According to the taxonomy of living things, the phylum chordata (animals with backbones) is divided into five classes: fish, amphibians, reptiles, birds and mammals.

Mammals include humans and all other animals that are warm-blooded, vertebrates, and with hair. They feed their young with milk from special mammary glands of the mother, and have a more well-developed brain than other animals. Hair is a mammalian feature, although not shared by all; in many whales, for example, it has disappeared.

The mammalian lower jaw is hinged directly to the skull, instead of through a separate bone. A muscular diaphragm separates the heart and the lungs from the abdominal cavity.

Other features of mammals:
  • Red blood cells (erythrocytes) in all mammals lack a nucleus, unlike all other vertebrates
  • Three tiny bones transmit sound waves across the middle ear
  • Mammals are viviparous ... they bear live young. The only exceptions are the monotremes, an egg-laying order of mammals comprising echidnas and the duck-billed platypus
  • In most mammals, the young are carried within the mother's womb, reaching a relatively advanced stage of development before birth. Again, there's an exception. In the marsupials (kangaroos, opossums, and wallabies), the newborns are incompletely developed at birth and continue to develop outside the womb, attaching themselves to the female's body in the area of her mammary glands. Some marsupials have a pouchlike structure that shelters the suckling young.



Mammals can be found in biomes all around the world, on all continents except Antarctica. Mammals are said to have a wider distribution than any other single class of animals, with the exception of certain arachnids and insects. This is due in large part to the ability of mammals to regulate their body temperatures in hot, arid, and severely cold environments.


Mammals have tremendous diversity in their form and habitat. They range in size from a bat weighing less than a gram and tiny shrews weighing just a few grams, to the largest animal that has ever lived, the blue whale, which reaches a length of more than 30 metres and a weight of 180 metric tons. Every major habitat has been exploited by mammals that swim, fly, run, burrow, glide, or climb.

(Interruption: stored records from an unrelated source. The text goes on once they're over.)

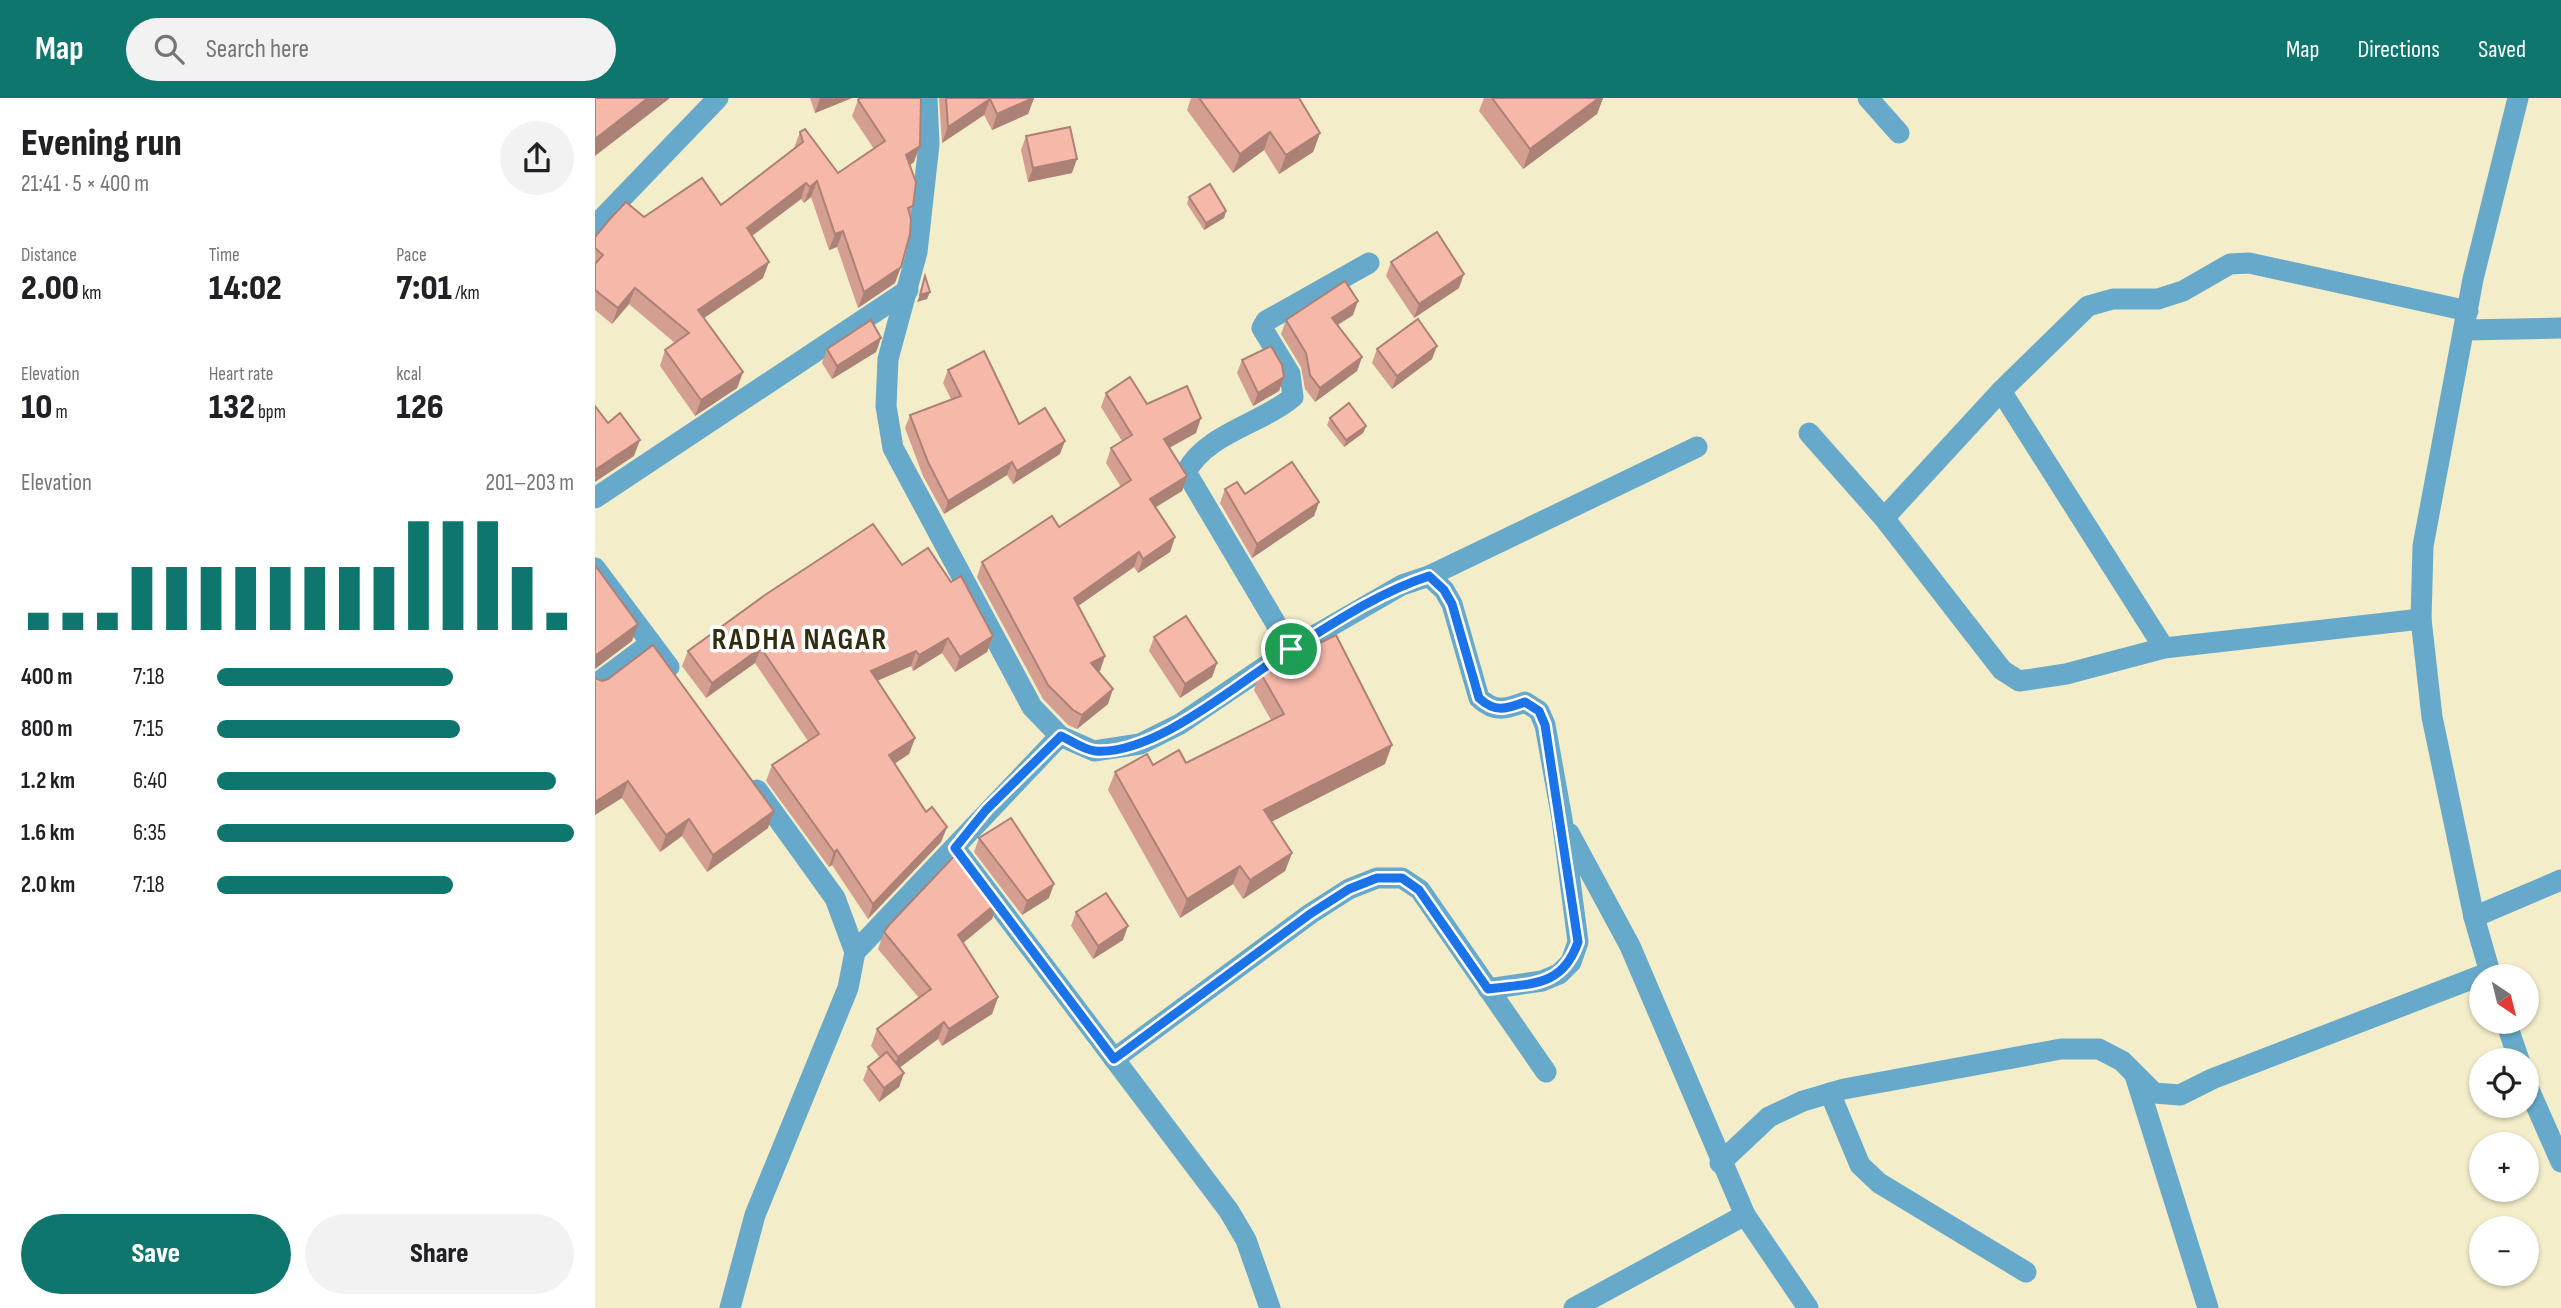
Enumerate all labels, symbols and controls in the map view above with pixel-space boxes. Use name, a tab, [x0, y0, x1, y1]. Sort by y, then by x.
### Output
search box	[126, 18, 616, 81]
text: Map	[35, 29, 84, 69]
icon: search	[150, 30, 188, 68]
text: Search here	[206, 34, 309, 65]
text: Map	[2286, 35, 2319, 64]
text: Directions	[2357, 35, 2440, 64]
text: Saved	[2478, 35, 2526, 64]
text: Evening run	[21, 121, 182, 166]
button: share	[500, 121, 574, 195]
text: 21:41 · 5 × 400 m	[21, 170, 149, 198]
text: Distance	[21, 244, 77, 267]
text: Time	[209, 244, 240, 267]
text: Pace	[396, 244, 427, 267]
text: 2.00	[21, 267, 79, 310]
text: 14:02	[209, 267, 282, 310]
text: 7:01	[396, 267, 452, 310]
text: km	[79, 282, 101, 305]
text: /km	[452, 282, 480, 305]
text: Elevation	[21, 363, 80, 386]
text: Heart rate	[209, 363, 274, 386]
text: kcal	[396, 363, 421, 386]
text: 10	[21, 386, 53, 429]
text: 132	[209, 386, 255, 429]
text: 126	[396, 386, 444, 429]
text: m	[53, 401, 68, 424]
text: bpm	[255, 401, 286, 424]
text: Elevation	[21, 469, 92, 497]
text: 201–203 m	[486, 469, 574, 497]
pin	[1261, 619, 1321, 679]
district label: RADHA NAGAR	[712, 622, 888, 658]
icon: arrive	[1272, 630, 1310, 668]
text: 400 m	[21, 663, 72, 691]
text: 7:18	[133, 663, 165, 691]
text: 800 m	[21, 715, 73, 743]
text: 7:15	[133, 715, 164, 743]
text: 1.2 km	[21, 767, 75, 795]
text: 6:40	[133, 767, 167, 795]
text: 1.6 km	[21, 819, 75, 847]
text: 6:35	[133, 819, 166, 847]
text: 2.0 km	[21, 871, 75, 899]
text: 7:18	[133, 871, 165, 899]
north arrow	[2469, 964, 2539, 1034]
map controls	[2469, 964, 2539, 1286]
button: locate	[2469, 1048, 2539, 1118]
button: +	[2469, 1132, 2539, 1202]
button: Save	[21, 1214, 291, 1294]
button: Share	[305, 1214, 574, 1294]
button: −	[2469, 1216, 2539, 1286]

There are more than 6,631 species of mammals, arranged in about 125 families and as many as 27–29 orders. The rodents (order Rodentia) are the most numerous of existing mammals, in both number of species and number of individuals, and are also one of the most diverse. In contrast, the order Tubulidentata is represented by a single living species, the aardvark.

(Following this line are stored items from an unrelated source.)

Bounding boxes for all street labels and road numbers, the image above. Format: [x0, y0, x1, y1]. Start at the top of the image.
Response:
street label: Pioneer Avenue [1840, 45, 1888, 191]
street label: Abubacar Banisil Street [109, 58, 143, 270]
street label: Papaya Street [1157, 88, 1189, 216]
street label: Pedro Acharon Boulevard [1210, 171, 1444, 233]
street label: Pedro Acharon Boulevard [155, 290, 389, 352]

Our thanks to Kane Rosario, the Assistant Outreach Manager at World Animal Foundation who provided an updated figure for the number of species of mammals. Visit their site here.

Domesticated mammals are so entwined with human history that it is almost impossible to assess their value in economic terms. Humans have, over the course of hundreds of thousands of years, depended on other mammals for food and clothing. Domestication of mammals helped to provide a source of protein for ever-increasing human populations and provided means of transportation and heavy work. Today, domesticated strains of the house mouse, rabbit, guinea pig, hamster, gerbil, and other species provide much-needed laboratory subjects for the study of human-related physiology, psychology, and a variety of diseases from dental caries to cancer. The care of domestic and captive mammals is the basis for the practice of veterinary medicine.

Wild mammals are a major source of food in some parts of the world, and many different kinds, from fruit bats and armadillos to whales, are captured and eaten by various cultural groups. In addition, hunting, primarily for sport, of various rodents, lagomorphs, carnivores, and ungulates is a multibillion-dollar industry. In the United States alone, for example, it is estimated that more than two million deer are killed annually by licensed hunters.

The presence of wild furbearing mammals, particularly beavers and several species of marten and fisher, was one of the most important motivations for the opening of the American West, Alaska, and the Siberian taiga. Ranch-raised furbearing animals such as mink, fox, and chinchilla directly and indirectly contribute many millions of dollars in revenue each year in North America alone.

Some mammals have and continue to be in conflict with human activities. Rats and mice occur throughout the world and each year cause substantial damage and economic loss. Native carnivores such as wolves sometimes prey on domestic herds. Mammals are also important agents of transmission of a variety of diseases that afflict man, such as plague, tularemia, yellow fever, rabies, leptospirosis, Lyme disease, and hemorrhagic fevers such as Ebola, and Rocky Mountain spotted fever. The annual total cost resulting from mammal-borne diseases that affect humans and domestic animals is incalculable.

Many large mammals exist today mostly only in parks, protected areas and zoos; many are in danger of extinction. Their plight is receiving increased attention from a number of conservation agencies. The International Union for Conservation of Nature (IUCN) reported that nearly one-quarter of all mammals are at risk of extinction. The single greatest threat to these mammals is the continued destruction of their habitat; however, many species are also aggressively hunted.